Outros sim, como já apontado pelos autores, é vital a necessidade de políticas públicas que contemplem a capacitação dos médicos para o atendimento dos pacientes, para a disseminação dos métodos diagnósticos, passando por uma revisão detalhada da sua remuneração, e ainda para o estabelecimento de parcerias que viabilizem a oferta do tratamento com CPAP. Também se faz necessário que esses pacientes tenham acesso a seguimento por uma equipe médica qualificada nas várias regiões do país.
 
Definitivamente, a judicialização na medicina do sono está longe de ser uma solução. Ela deveria ser um caminho de exceção e urge buscarmos novas alternativas!
 
REFERÊNCIAS
 
1.            Pachito DV, Finkelstein B, Albertini C, Gaspar A, Pereira C, Vaz P, et al. Legal action for access to resources inefficiently made available in health care systems in Brazil: a case study on obstructive sleep apnea. J Bras Pneumol. 2023;49(2):e20220092.

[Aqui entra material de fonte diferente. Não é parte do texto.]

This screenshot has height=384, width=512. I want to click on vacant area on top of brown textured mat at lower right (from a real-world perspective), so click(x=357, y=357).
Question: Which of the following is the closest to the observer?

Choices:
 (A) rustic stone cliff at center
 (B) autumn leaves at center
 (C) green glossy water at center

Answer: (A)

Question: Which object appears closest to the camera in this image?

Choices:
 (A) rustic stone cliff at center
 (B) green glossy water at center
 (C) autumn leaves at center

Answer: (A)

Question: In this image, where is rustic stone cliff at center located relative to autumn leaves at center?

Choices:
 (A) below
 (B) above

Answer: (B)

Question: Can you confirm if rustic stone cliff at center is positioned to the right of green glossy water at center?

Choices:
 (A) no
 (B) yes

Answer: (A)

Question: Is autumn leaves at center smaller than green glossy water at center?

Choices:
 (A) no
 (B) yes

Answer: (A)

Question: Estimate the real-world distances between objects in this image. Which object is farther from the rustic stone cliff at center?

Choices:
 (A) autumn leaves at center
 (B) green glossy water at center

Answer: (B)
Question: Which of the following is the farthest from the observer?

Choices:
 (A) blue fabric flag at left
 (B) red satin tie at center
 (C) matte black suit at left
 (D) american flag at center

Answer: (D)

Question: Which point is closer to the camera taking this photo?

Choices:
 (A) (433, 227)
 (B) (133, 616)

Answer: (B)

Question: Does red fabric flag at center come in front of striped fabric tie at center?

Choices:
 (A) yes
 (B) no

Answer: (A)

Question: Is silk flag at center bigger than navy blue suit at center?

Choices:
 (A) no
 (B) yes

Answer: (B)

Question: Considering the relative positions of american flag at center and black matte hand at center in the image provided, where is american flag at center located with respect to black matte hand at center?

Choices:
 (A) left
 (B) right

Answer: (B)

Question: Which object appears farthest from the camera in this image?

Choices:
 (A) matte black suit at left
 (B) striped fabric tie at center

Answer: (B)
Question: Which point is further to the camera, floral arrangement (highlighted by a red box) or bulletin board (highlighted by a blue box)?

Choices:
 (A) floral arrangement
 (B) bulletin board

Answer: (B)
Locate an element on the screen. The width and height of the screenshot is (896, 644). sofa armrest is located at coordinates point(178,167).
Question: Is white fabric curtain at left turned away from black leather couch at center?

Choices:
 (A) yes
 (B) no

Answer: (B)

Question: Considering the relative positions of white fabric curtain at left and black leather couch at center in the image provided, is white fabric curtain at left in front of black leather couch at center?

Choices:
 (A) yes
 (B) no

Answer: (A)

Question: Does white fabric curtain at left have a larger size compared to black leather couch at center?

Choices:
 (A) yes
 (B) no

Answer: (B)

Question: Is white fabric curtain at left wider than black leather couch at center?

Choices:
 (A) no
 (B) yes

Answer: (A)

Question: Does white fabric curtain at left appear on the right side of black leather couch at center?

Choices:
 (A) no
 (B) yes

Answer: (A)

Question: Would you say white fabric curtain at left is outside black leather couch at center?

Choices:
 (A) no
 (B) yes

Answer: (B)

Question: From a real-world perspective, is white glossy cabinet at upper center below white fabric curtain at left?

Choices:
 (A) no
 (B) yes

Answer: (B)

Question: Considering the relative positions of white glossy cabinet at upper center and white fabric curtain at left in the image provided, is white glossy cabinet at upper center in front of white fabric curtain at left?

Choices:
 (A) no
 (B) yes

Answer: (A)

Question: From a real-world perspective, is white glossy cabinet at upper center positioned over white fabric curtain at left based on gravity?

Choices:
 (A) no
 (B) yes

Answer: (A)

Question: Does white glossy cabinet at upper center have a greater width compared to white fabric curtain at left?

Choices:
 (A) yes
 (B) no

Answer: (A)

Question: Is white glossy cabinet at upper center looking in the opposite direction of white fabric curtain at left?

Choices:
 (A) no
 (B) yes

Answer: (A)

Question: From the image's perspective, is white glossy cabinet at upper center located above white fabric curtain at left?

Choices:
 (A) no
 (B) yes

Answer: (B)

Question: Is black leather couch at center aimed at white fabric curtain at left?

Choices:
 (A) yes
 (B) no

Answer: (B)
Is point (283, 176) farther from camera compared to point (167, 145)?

2.            Freitas BC, Fonseca EP, Queluz DP. Judicialization of health in the public and private health systems: a systematic review [Article in Portuguese]. Interface (Botucatu). 2020;24:e190345. https://doi.org/10.1590/Interface.190345
3.            Tufik S, Santos-Silva R, Taddei JA, Bittencourt LR. Obstructive sleep apnea syndrome in the Sao Paulo Epidemiologic Sleep Study. Sleep Med. 2010;11(5):441-446. https://doi.org/10.1016/j.sleep.2009.10.005
4.            Lal C, Ayappa I, Ayas N, Beaudin AE, Hoyos C, Kushida CA, et al. The Link between Obstructive Sleep Apnea and Neurocognitive Impairment: An Official American Thoracic Society Workshop Report. Ann Am Thorac Soc. 2022;19(8):1245-1256. https://doi.org/10.1513/AnnalsATS.202205-380ST
5.            O’Donnell C, O’Mahony AM, McNicholas WT, Ryan S. Cardiovascular manifestations in obstructive sleep apnea: current evidence and potential mechanisms. Pol Arch Intern Med. 2021;131(6):550-560. https://doi.org/10.20452/pamw.16041
6.            Brasil. Ministério da Saúde. Instituto Brasileiro de Geografia e Estatística (IBGE), Fundação Oswaldo Cruz. Pesquisa Nacional de Saúde 2019. Brasília: IBGE; 2019.